Evidence from previous studies has also shown that among influenza patients, sex and obesity may influence ICU admissions rates. A Dutch study evaluating the risk factors associated with ICU admission reported that patients with a body mass index (BMI) greater than 30 were at a higher risk of being admitted to the ICU (p = 0.04) [35]. Similarly, Martinez and colleagues reported that obesity was associated with ICU admission, especially for patients with influenza A. However, other studies have found no association between ICU admission and obesity [36, 37]. The contrasting finding in these studies can be attributed to the fact that based on age, obesity is usually accounted for when deciding whether severe cases of influenza should be admitted to the ICU. The study by Martinez et al. [18] also showed a significant association between gender and ICU was observed for patients with type A influenza, of which male patients were admitted to the ICU more frequently than female patients.
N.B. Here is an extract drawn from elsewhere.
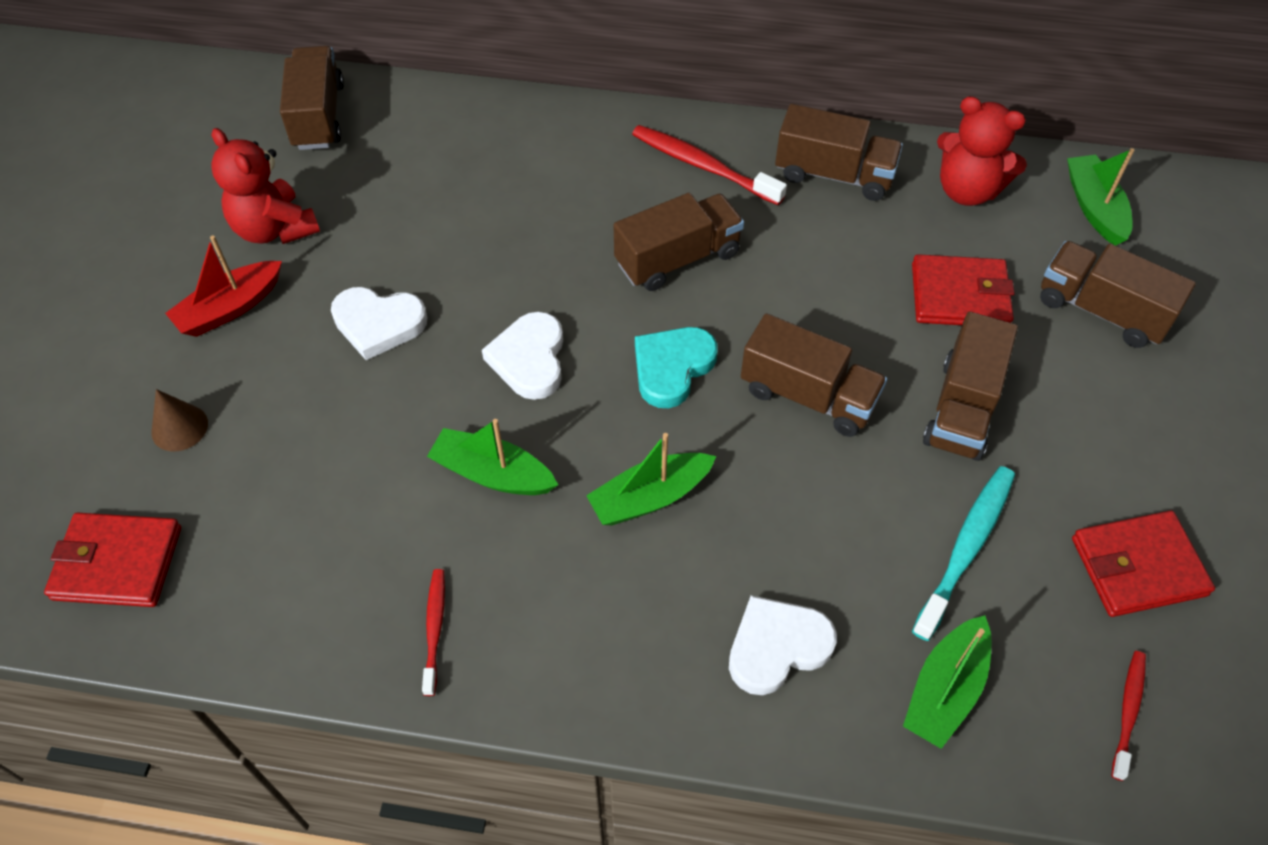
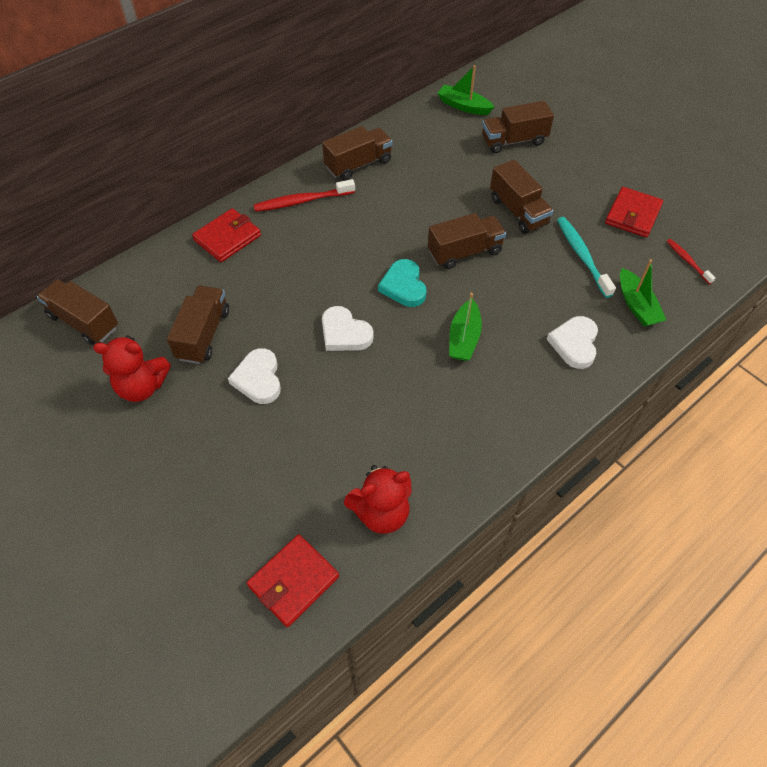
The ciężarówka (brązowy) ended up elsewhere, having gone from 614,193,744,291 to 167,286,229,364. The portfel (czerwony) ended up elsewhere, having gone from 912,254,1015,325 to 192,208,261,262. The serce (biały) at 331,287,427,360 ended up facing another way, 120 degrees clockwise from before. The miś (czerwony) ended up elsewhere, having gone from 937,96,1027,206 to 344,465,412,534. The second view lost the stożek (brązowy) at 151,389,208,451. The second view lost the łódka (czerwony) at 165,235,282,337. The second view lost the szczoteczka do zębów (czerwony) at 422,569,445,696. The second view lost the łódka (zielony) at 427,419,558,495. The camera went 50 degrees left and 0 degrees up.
Moreover, the study explained that seasonal influenza vaccination is associated with reduced ICU admission among patients with Influenza A. However, further analysis showed that the statistical power was too low to associate the vaccine to reduced risk of ICU admission in Influenza B patients.
Limitations
The findings of this systematic review and meta-analysis were subject to various limitations, including high heterogeneity in the analysis of the main outcomes. However, this heterogeneity was expected, given that patients with different variants of COVID-19 and influenza were included in the study. The heterogeneity also did not affect our meta-analysis’s results since most of the studies included in this study had a good methodological quality, meaning that the publication bias was minimized. Some included studies may have under-detected or misclassified some of the patients’ characteristics, such as comorbidities, thereby introducing bias in the outcomes that depend on these characteristics[10]. Additionally, our study only used studies published in English to conduct the meta-analysis. Due to this criterion, many articles written in other languages that could have been used to improve the statistical power and the scientific research of the current study were omitted. Some of the studies had very low sample sizes compared to other studies, and this may have influenced the results of our meta-analysis[5]. The study also allowed the inclusion of both adult and pediatric patients; however, during the meta-analysis, the studies were not grouped based on the patients’ age, making it difficult to directly differentiate the risk of COVID-19 and influenza in adult and pediatric patients.